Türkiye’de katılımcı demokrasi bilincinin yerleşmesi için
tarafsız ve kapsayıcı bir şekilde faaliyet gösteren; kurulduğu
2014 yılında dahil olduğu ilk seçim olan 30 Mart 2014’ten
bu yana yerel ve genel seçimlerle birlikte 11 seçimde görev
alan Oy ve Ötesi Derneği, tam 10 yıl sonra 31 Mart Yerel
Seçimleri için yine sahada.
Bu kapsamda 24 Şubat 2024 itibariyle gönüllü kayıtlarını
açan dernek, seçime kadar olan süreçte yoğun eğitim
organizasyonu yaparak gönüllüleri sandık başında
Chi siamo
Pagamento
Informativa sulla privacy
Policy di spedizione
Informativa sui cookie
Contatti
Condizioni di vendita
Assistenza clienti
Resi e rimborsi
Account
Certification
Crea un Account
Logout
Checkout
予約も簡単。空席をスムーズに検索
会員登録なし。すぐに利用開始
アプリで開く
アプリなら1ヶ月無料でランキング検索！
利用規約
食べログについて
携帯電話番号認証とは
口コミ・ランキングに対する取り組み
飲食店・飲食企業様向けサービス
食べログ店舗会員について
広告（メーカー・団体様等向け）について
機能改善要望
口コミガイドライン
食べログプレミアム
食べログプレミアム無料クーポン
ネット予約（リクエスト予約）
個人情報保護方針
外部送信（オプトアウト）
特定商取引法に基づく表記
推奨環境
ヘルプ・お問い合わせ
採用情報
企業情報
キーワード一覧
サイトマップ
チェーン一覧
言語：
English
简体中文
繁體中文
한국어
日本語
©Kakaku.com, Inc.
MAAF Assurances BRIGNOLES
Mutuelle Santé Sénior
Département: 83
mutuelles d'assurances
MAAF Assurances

- - - - -

Your goal: Reproduce the material verbatim, beginning with its first line and ending with, and including, the line that contains "bu yana yerel".

Output of the task:
Türkiye’de katılımcı demokrasi bilincinin yerleşmesi için
tarafsız ve kapsayıcı bir şekilde faaliyet gösteren; kurulduğu
2014 yılında dahil olduğu ilk seçim olan 30 Mart 2014’ten
bu yana yerel ve genel seçimlerle birlikte 11 seçimde görev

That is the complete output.